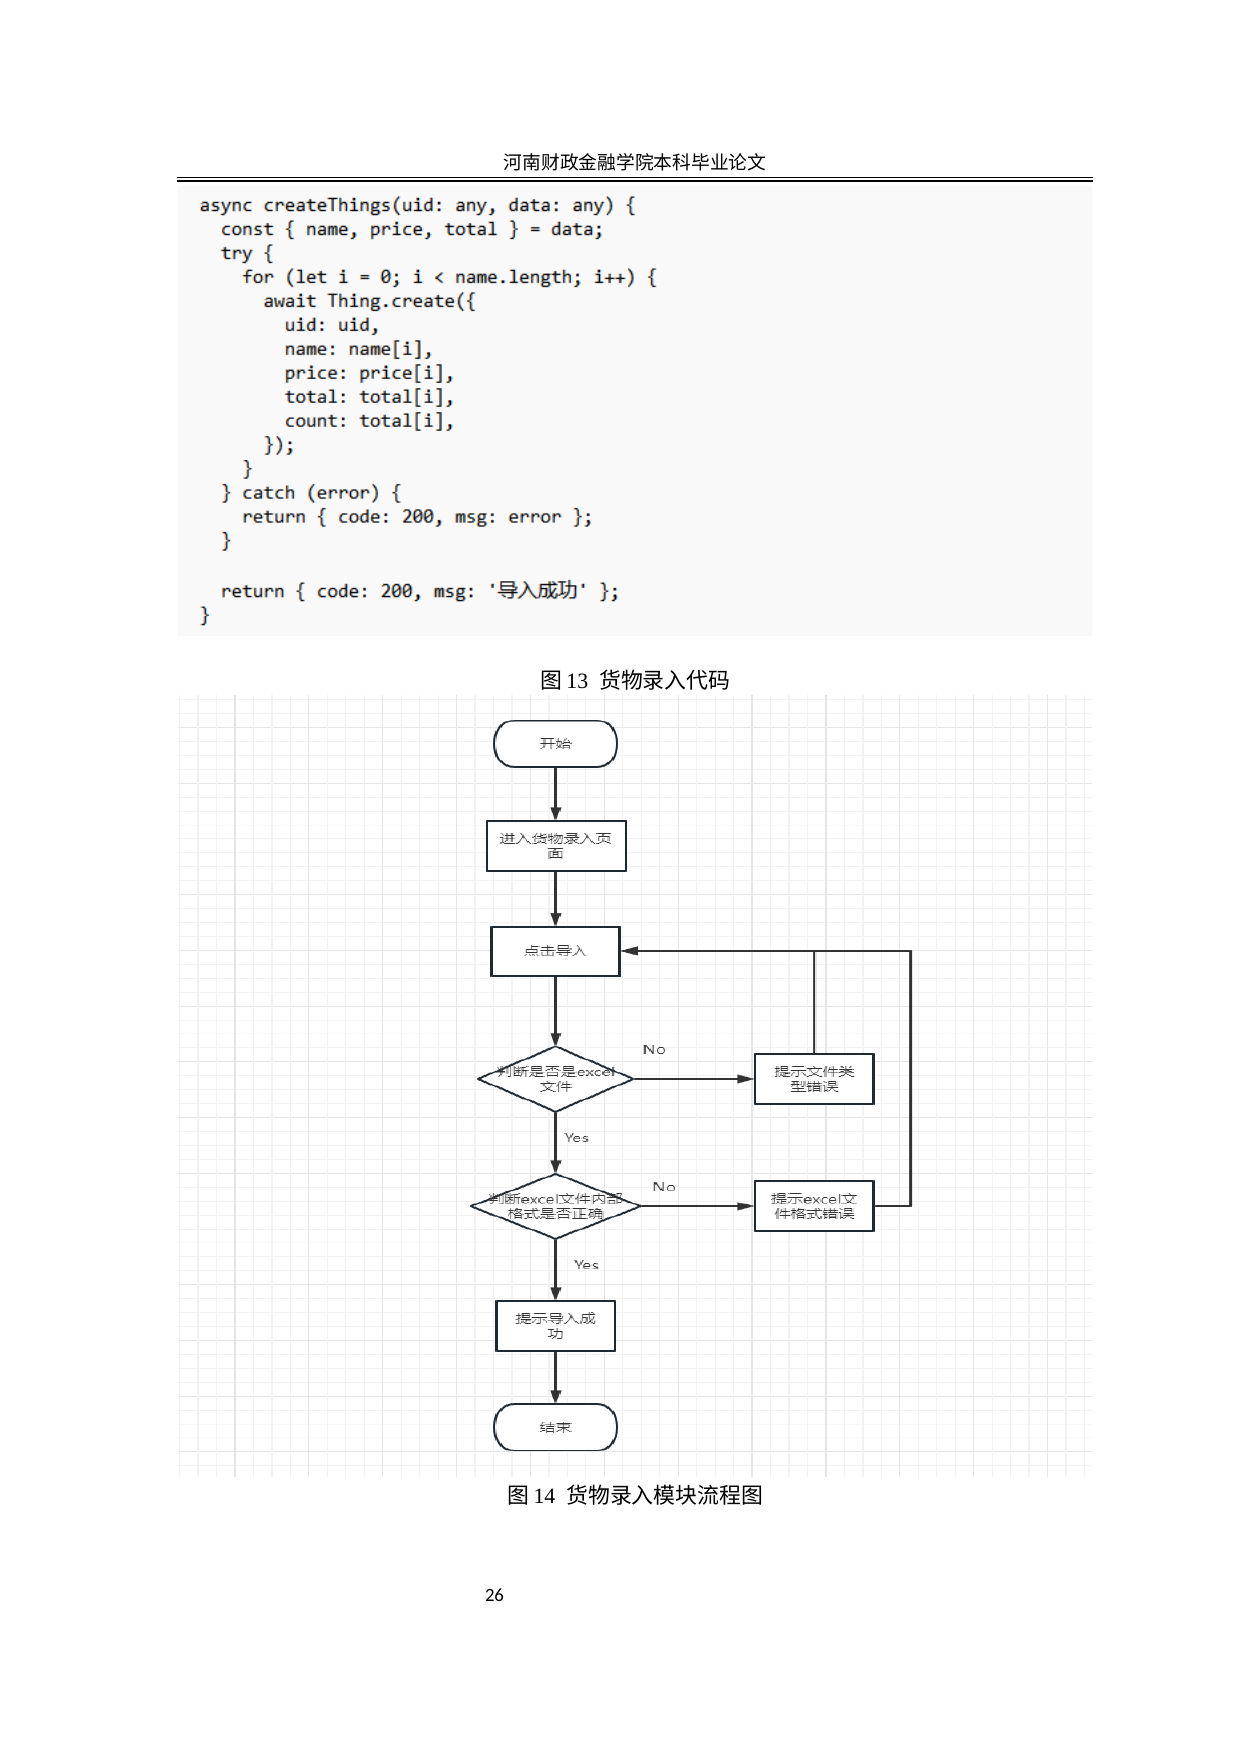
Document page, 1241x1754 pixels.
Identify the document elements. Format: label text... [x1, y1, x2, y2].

text 图14 货物录入模块流程图 [177, 1477, 1093, 1511]
picture [177, 695, 1093, 1477]
picture [177, 186, 1093, 636]
text 图13 货物录入代码 [177, 662, 1093, 695]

DIRECTIVE
Repeat every entry exactly, but leave out the pictures.

ANSWER TO THE EXERCISE
Document page, 1241x1754 pixels.
Identify the document elements. Format: label text... [x1, y1, x2, y2].

text 图14 货物录入模块流程图 [177, 1477, 1093, 1511]
picture [177, 695, 1093, 1477]
picture [177, 186, 1093, 636]
text 图13 货物录入代码 [177, 662, 1093, 695]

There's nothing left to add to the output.